* PROBLEM DESCRIPTION *
Your task is to give the listing below back word for word, pictures excluded.

* DATA SUPPLIED *
>>

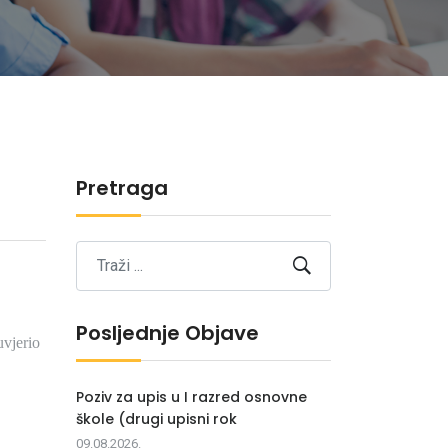
Pretraga
Posljednje Objave
uvjerio
Poziv za upis u I razred osnovne
škole (drugi upisni rok
09.08.2026.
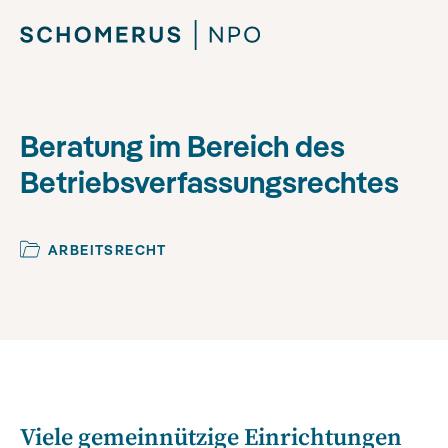
Beratung im Bereich des
Betriebsverfassungsrechtes
ARBEITSRECHT
Viele gemeinnützige Einrichtungen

<<

* RESPONSE BELOW *
Pretraga
Posljednje Objave
uvjerio
Poziv za upis u I razred osnovne
škole (drugi upisni rok
09.08.2026.
Beratung im Bereich des
Betriebsverfassungsrechtes
ARBEITSRECHT
Viele gemeinnützige Einrichtungen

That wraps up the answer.